## What you will do
Reproduce the full set of records that follow, exactly as shown.

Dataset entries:
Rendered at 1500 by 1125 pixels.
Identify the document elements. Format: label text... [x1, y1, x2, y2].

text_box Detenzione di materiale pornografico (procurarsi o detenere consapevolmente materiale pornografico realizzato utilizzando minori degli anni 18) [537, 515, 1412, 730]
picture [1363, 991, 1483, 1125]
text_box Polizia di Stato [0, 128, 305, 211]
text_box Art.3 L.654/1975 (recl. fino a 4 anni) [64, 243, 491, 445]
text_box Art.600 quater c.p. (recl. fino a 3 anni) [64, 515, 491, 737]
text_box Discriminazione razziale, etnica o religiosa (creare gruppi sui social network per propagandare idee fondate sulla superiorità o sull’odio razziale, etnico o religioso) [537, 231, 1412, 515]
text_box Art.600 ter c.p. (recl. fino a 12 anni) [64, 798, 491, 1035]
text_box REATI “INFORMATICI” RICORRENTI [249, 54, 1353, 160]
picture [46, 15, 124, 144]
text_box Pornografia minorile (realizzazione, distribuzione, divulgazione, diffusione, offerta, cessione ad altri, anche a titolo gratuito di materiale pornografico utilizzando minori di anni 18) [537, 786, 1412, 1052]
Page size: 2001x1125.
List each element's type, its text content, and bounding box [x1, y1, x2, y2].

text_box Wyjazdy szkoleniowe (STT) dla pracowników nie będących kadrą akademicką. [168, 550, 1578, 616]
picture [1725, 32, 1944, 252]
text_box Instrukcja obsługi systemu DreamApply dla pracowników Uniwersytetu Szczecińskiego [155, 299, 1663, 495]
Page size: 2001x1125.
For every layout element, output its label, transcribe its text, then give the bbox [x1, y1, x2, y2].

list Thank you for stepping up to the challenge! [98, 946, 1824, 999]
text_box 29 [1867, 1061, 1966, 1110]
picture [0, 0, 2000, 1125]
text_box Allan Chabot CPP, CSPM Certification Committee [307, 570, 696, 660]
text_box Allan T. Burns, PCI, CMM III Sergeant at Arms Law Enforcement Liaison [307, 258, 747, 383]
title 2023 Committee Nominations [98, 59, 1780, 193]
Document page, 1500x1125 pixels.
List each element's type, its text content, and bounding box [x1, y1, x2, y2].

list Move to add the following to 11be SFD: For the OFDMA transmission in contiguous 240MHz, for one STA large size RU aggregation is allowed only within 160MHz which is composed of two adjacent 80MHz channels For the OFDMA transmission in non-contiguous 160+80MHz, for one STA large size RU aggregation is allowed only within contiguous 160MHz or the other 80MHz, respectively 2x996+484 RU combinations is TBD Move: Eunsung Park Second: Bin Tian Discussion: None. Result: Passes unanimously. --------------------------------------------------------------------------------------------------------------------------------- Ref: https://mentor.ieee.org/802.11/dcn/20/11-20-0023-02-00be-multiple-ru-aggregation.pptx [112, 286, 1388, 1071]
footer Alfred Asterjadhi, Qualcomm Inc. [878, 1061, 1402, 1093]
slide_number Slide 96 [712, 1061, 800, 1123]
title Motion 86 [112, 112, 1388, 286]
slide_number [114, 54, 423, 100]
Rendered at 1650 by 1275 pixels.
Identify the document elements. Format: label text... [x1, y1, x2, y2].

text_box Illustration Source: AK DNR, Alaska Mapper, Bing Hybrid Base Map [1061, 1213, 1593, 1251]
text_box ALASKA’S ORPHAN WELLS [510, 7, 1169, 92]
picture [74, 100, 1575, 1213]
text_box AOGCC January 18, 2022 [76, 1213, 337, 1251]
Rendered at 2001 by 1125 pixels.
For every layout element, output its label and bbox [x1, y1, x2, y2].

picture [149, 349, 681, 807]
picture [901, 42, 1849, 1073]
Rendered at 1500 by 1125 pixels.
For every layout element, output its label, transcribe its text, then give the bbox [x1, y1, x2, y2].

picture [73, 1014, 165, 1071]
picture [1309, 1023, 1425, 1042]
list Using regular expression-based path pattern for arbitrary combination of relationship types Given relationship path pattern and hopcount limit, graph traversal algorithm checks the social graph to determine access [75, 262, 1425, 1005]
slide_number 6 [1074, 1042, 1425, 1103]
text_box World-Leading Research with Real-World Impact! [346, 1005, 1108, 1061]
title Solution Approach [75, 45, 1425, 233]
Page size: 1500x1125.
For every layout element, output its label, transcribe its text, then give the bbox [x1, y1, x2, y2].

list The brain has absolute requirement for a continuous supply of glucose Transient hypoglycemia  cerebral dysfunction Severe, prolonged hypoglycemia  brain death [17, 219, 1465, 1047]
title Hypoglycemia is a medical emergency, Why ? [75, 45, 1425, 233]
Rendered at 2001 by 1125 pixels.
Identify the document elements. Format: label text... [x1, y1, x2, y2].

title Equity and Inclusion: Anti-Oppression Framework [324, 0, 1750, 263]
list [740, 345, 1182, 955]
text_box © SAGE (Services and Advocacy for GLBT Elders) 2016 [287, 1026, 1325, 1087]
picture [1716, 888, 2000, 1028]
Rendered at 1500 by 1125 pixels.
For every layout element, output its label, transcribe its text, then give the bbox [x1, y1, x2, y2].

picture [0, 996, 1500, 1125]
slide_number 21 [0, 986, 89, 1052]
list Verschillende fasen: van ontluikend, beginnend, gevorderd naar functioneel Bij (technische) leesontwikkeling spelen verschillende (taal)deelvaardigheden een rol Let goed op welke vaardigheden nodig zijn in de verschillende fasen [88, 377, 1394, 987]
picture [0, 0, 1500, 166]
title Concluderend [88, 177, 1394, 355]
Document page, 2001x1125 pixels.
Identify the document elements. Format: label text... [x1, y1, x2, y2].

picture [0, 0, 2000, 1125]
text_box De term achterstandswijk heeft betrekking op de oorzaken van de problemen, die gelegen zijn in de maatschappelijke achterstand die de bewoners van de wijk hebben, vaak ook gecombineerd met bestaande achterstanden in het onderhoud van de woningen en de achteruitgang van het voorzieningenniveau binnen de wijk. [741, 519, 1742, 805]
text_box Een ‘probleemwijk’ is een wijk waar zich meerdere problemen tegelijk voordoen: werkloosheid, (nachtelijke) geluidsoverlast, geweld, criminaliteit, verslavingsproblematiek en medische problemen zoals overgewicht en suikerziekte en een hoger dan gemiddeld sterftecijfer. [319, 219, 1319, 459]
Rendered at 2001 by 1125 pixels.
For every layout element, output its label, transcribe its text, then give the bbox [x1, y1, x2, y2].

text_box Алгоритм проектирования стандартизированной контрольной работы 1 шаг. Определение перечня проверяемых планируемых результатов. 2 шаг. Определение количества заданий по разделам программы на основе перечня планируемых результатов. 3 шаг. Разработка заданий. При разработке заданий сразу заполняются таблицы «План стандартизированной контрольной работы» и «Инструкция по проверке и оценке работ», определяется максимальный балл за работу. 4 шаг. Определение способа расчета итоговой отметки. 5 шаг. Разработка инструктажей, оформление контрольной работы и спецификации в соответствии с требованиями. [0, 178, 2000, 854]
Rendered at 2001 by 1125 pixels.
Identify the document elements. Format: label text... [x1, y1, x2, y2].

## Solution to the exercise
Rendered at 1500 by 1125 pixels.
Identify the document elements. Format: label text... [x1, y1, x2, y2].

text_box Detenzione di materiale pornografico (procurarsi o detenere consapevolmente materiale pornografico realizzato utilizzando minori degli anni 18) [537, 515, 1412, 730]
picture [1363, 991, 1483, 1125]
text_box Polizia di Stato [0, 128, 305, 211]
text_box Art.3 L.654/1975 (recl. fino a 4 anni) [64, 243, 491, 445]
text_box Art.600 quater c.p. (recl. fino a 3 anni) [64, 515, 491, 737]
text_box Discriminazione razziale, etnica o religiosa (creare gruppi sui social network per propagandare idee fondate sulla superiorità o sull’odio razziale, etnico o religioso) [537, 231, 1412, 515]
text_box Art.600 ter c.p. (recl. fino a 12 anni) [64, 798, 491, 1035]
text_box REATI “INFORMATICI” RICORRENTI [249, 54, 1353, 160]
picture [46, 15, 124, 144]
text_box Pornografia minorile (realizzazione, distribuzione, divulgazione, diffusione, offerta, cessione ad altri, anche a titolo gratuito di materiale pornografico utilizzando minori di anni 18) [537, 786, 1412, 1052]
Page size: 2001x1125.
List each element's type, its text content, and bounding box [x1, y1, x2, y2].

text_box Wyjazdy szkoleniowe (STT) dla pracowników nie będących kadrą akademicką. [168, 550, 1578, 616]
picture [1725, 32, 1944, 252]
text_box Instrukcja obsługi systemu DreamApply dla pracowników Uniwersytetu Szczecińskiego [155, 299, 1663, 495]
Page size: 2001x1125.
For every layout element, output its label, transcribe its text, then give the bbox [x1, y1, x2, y2].

list Thank you for stepping up to the challenge! [98, 946, 1824, 999]
text_box 29 [1867, 1061, 1966, 1110]
picture [0, 0, 2000, 1125]
text_box Allan Chabot CPP, CSPM Certification Committee [307, 570, 696, 660]
text_box Allan T. Burns, PCI, CMM III Sergeant at Arms Law Enforcement Liaison [307, 258, 747, 383]
title 2023 Committee Nominations [98, 59, 1780, 193]
Document page, 1500x1125 pixels.
List each element's type, its text content, and bounding box [x1, y1, x2, y2].

list Move to add the following to 11be SFD: For the OFDMA transmission in contiguous 240MHz, for one STA large size RU aggregation is allowed only within 160MHz which is composed of two adjacent 80MHz channels For the OFDMA transmission in non-contiguous 160+80MHz, for one STA large size RU aggregation is allowed only within contiguous 160MHz or the other 80MHz, respectively 2x996+484 RU combinations is TBD Move: Eunsung Park Second: Bin Tian Discussion: None. Result: Passes unanimously. --------------------------------------------------------------------------------------------------------------------------------- Ref: https://mentor.ieee.org/802.11/dcn/20/11-20-0023-02-00be-multiple-ru-aggregation.pptx [112, 286, 1388, 1071]
footer Alfred Asterjadhi, Qualcomm Inc. [878, 1061, 1402, 1093]
slide_number Slide 96 [712, 1061, 800, 1123]
title Motion 86 [112, 112, 1388, 286]
slide_number [114, 54, 423, 100]
Rendered at 1650 by 1275 pixels.
Identify the document elements. Format: label text... [x1, y1, x2, y2].

text_box Illustration Source: AK DNR, Alaska Mapper, Bing Hybrid Base Map [1061, 1213, 1593, 1251]
text_box ALASKA’S ORPHAN WELLS [510, 7, 1169, 92]
picture [74, 100, 1575, 1213]
text_box AOGCC January 18, 2022 [76, 1213, 337, 1251]
Rendered at 2001 by 1125 pixels.
For every layout element, output its label and bbox [x1, y1, x2, y2].

picture [149, 349, 681, 807]
picture [901, 42, 1849, 1073]
Rendered at 1500 by 1125 pixels.
For every layout element, output its label, transcribe its text, then give the bbox [x1, y1, x2, y2].

picture [73, 1014, 165, 1071]
picture [1309, 1023, 1425, 1042]
list Using regular expression-based path pattern for arbitrary combination of relationship types Given relationship path pattern and hopcount limit, graph traversal algorithm checks the social graph to determine access [75, 262, 1425, 1005]
slide_number 6 [1074, 1042, 1425, 1103]
text_box World-Leading Research with Real-World Impact! [346, 1005, 1108, 1061]
title Solution Approach [75, 45, 1425, 233]
Page size: 1500x1125.
For every layout element, output its label, transcribe its text, then give the bbox [x1, y1, x2, y2].

list The brain has absolute requirement for a continuous supply of glucose Transient hypoglycemia  cerebral dysfunction Severe, prolonged hypoglycemia  brain death [17, 219, 1465, 1047]
title Hypoglycemia is a medical emergency, Why ? [75, 45, 1425, 233]
Rendered at 2001 by 1125 pixels.
Identify the document elements. Format: label text... [x1, y1, x2, y2].

title Equity and Inclusion: Anti-Oppression Framework [324, 0, 1750, 263]
list [740, 345, 1182, 955]
text_box © SAGE (Services and Advocacy for GLBT Elders) 2016 [287, 1026, 1325, 1087]
picture [1716, 888, 2000, 1028]
Rendered at 1500 by 1125 pixels.
For every layout element, output its label, transcribe its text, then give the bbox [x1, y1, x2, y2].

picture [0, 996, 1500, 1125]
slide_number 21 [0, 986, 89, 1052]
list Verschillende fasen: van ontluikend, beginnend, gevorderd naar functioneel Bij (technische) leesontwikkeling spelen verschillende (taal)deelvaardigheden een rol Let goed op welke vaardigheden nodig zijn in de verschillende fasen [88, 377, 1394, 987]
picture [0, 0, 1500, 166]
title Concluderend [88, 177, 1394, 355]
Document page, 2001x1125 pixels.
Identify the document elements. Format: label text... [x1, y1, x2, y2].

picture [0, 0, 2000, 1125]
text_box De term achterstandswijk heeft betrekking op de oorzaken van de problemen, die gelegen zijn in de maatschappelijke achterstand die de bewoners van de wijk hebben, vaak ook gecombineerd met bestaande achterstanden in het onderhoud van de woningen en de achteruitgang van het voorzieningenniveau binnen de wijk. [741, 519, 1742, 805]
text_box Een ‘probleemwijk’ is een wijk waar zich meerdere problemen tegelijk voordoen: werkloosheid, (nachtelijke) geluidsoverlast, geweld, criminaliteit, verslavingsproblematiek en medische problemen zoals overgewicht en suikerziekte en een hoger dan gemiddeld sterftecijfer. [319, 219, 1319, 459]
Rendered at 2001 by 1125 pixels.
For every layout element, output its label, transcribe its text, then give the bbox [x1, y1, x2, y2].

text_box Алгоритм проектирования стандартизированной контрольной работы 1 шаг. Определение перечня проверяемых планируемых результатов. 2 шаг. Определение количества заданий по разделам программы на основе перечня планируемых результатов. 3 шаг. Разработка заданий. При разработке заданий сразу заполняются таблицы «План стандартизированной контрольной работы» и «Инструкция по проверке и оценке работ», определяется максимальный балл за работу. 4 шаг. Определение способа расчета итоговой отметки. 5 шаг. Разработка инструктажей, оформление контрольной работы и спецификации в соответствии с требованиями. [0, 178, 2000, 854]
Rendered at 2001 by 1125 pixels.
Identify the document elements. Format: label text... [x1, y1, x2, y2].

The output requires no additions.